It would be safe to say that while there have been gait horses, there has been confusion as to what the 4-stroke lateral gait is. What does the term “gait horse” mean? All actions of the horse are called steps. The walk, the trot, the trot, the canter and the gallop are all steps. The walking horse has an additional gait. This step is a smooth, non-discordant action of the horse’s leg. The “side step” refers to the legs on one side (lateral) that move together, as opposed to the “diagonal step” where the opposite legs work together. The trot is an example of a diagonal step. However, in some steps Like the fox trot, the action is diagonal but is still a 4-beat step, making this step smoother than the 2-beat step. A 4-beat step is when each foot hits the ground independently
Much of this confusion comes from trying to define the steps and trying to judge them. The names of the airs are used loosely and interchangeably. Different breed associations call the airs by different names. It is difficult to accurately describe the gait, because it is difficult to see what the horse is doing with each foot as it goes. The gait will have a variety of aspects, depending on the collection, speed, stride length, skill of the horse and rider, as well as the breed of the horse. It is not the general appearance of the horse in action that determines the stride, but the specific pattern of the stride, as well as the cadence that defines the stride. The graceful-looking fast-moving horse often outshines a quiet, gentle horse that performs its gait well. Often the classy horse will determine the standards of the breed, regardless of how well or poorly he performs the gait or the smoothness of the gait.

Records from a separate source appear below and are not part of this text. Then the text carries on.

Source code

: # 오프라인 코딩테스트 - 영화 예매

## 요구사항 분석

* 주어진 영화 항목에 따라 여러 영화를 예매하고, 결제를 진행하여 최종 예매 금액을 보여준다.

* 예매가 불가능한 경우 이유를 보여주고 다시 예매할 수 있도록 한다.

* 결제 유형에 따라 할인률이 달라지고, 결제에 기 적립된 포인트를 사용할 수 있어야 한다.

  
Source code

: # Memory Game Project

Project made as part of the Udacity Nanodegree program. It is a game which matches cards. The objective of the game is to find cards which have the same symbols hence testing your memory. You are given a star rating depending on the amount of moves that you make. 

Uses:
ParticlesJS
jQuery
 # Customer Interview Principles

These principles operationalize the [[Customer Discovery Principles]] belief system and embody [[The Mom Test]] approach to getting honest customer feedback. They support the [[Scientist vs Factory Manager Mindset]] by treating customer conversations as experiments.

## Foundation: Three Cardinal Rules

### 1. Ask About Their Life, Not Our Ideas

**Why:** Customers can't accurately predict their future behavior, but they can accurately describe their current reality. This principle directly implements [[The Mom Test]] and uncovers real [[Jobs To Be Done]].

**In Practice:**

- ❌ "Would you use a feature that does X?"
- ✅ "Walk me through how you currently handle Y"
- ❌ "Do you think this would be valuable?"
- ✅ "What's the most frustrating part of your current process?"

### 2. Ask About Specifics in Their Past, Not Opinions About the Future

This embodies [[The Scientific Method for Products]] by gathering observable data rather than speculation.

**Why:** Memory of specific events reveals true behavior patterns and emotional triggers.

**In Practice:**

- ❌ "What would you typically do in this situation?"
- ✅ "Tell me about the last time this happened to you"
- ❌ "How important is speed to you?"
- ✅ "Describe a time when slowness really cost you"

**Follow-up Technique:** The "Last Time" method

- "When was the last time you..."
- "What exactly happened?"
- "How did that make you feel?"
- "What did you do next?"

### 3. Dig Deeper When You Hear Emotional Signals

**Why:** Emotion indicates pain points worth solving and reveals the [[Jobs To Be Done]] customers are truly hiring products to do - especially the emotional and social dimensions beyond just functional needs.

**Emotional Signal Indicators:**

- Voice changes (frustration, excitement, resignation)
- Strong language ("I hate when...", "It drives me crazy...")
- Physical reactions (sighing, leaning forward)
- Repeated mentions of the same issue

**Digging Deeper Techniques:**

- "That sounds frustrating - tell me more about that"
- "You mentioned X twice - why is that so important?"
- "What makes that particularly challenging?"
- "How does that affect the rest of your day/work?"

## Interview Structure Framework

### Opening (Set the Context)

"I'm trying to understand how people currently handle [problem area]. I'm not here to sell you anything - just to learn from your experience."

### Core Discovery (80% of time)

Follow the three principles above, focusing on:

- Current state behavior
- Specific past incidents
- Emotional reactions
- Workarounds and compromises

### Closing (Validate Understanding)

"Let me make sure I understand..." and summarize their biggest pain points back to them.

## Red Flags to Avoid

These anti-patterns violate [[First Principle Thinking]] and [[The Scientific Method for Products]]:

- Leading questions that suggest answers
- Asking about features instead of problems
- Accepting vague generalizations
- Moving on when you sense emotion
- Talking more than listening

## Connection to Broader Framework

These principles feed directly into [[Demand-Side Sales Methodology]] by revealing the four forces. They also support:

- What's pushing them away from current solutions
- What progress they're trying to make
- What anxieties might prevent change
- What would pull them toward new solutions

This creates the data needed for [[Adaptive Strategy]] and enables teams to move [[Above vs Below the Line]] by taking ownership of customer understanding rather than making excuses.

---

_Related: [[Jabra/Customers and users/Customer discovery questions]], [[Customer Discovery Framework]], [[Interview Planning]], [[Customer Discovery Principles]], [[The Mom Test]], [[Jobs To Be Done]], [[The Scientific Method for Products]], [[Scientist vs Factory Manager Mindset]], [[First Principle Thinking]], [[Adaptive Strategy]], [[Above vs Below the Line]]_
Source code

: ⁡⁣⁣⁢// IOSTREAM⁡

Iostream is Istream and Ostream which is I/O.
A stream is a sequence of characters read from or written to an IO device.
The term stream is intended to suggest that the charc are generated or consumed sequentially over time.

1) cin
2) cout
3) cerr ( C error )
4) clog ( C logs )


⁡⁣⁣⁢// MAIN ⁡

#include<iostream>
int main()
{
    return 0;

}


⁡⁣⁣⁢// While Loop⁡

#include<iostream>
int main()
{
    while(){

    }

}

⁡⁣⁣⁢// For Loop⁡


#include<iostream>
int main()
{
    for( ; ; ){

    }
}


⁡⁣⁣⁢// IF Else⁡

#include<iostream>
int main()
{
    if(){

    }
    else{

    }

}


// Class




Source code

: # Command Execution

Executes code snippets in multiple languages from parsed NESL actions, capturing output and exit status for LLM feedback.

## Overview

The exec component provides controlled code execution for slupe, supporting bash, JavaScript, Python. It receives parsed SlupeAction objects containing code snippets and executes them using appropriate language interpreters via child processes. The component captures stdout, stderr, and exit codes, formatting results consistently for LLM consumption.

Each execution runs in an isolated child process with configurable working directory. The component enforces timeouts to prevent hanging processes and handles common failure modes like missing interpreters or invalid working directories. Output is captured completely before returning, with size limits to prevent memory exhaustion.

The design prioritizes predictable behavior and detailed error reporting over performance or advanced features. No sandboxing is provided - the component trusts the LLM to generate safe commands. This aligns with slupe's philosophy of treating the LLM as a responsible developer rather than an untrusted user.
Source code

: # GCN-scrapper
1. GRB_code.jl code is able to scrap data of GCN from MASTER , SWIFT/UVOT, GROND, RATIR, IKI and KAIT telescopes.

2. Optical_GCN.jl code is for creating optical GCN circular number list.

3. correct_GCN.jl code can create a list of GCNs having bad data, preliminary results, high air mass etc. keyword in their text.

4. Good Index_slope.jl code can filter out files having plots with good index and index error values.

This smooth, moving gait has been around for a long time. Archaeologists have found fossilized footprints showing a 4-stroke lateral passage. Images drawn on the cave walls have shown the horse in the same side step. These fossils and images date back 3.5 million years (or so they say!). The “evolution” of the walking horse is not as new as many believe.
The American marching horse dates back to the early 17th century and is found primarily in the northeastern section of the US These horses were brought to America from Ireland and Scotland. They were originally Galloway and Hobbies. The first settlers were attracted to the moving horse, as horse riding was the main form of travel. The smooth ride and gentleness of the horse made them the popular horse of the day. The exact action of these early walking horses, called Palfreys, is unknown, as history refers to any lateral step simply as a “roaming” step.
From these races arose the Narragansett pacemaker. This breed of horse became the basis for many of today’s gait breeds. These include the American Saddlebred, Tennessee Walker, Gaited Morgan’s, and other smooth-walking saddle horses, such as the Kentucky Mtn. Saddle Horse, Mtn. Pleasure Horse and Rocky Mtn. Horse. Many of these breeds also descend from the Spanish Barb or the Spanish Jennet.
The Narragansett Pacer was a smaller horse and did not last long as an American breed. Many were exported to the Caribbean, Africa, and Canada. They were crossed with thoroughbreds. Pacemaker lineages are evident in many of the modern breeds. Some people believe that the Canadian Pacer and the Narragansett are the same horse.
It appears that the pacemaker was on the lateral end of the scale, in action, and had a pair of rhythm / rhythm genes. When crossed with trotting horses, tot / trot gene pair, the gait began to move toward the diagonal end of the scale. That’s when the Fox Trot appeared. This is one of the reasons why rearing should be a major problem on the walking horse. We need to find the combination that produces a truly comfortable ride, thereby reducing some of the frustration of finding the desired smooth consistency.
The southwestern corner of the US, dating back to the late 1400s, brought the Spanish Barb and Spanish Jennets. These horses, commonly called Palfreys, were considered the finest and most beautiful horses in the world. A common belief is that the Paso Fino and Peruvian breeds continued to be produced. This Spanish influence is believed to have also been involved in the development of the mountain horse in Kentucky. Tradition has it that the base cattle for these horses came from the Colorado and New Mexico areas.
The Icelandic horse has been confined to Iceland for almost a thousand years. This practice of isolation has preserved the appearance of the original Celtic horse and is one of the oldest breeds in the world.
A great deal of crossbreeding, inbreeding, and selective breeding has brought modern horses to where they are today. It is difficult to draw the exact lines of a particular breed of gait horse. Regardless of the origins of the lateral gait and the differences between breeds, the smoothness of the marching horse is highly prized and has once again come to the fore in American society. Most American horses exhibit beauty, a smooth disposition, a willing mind coupled with a natural 4-beat gait.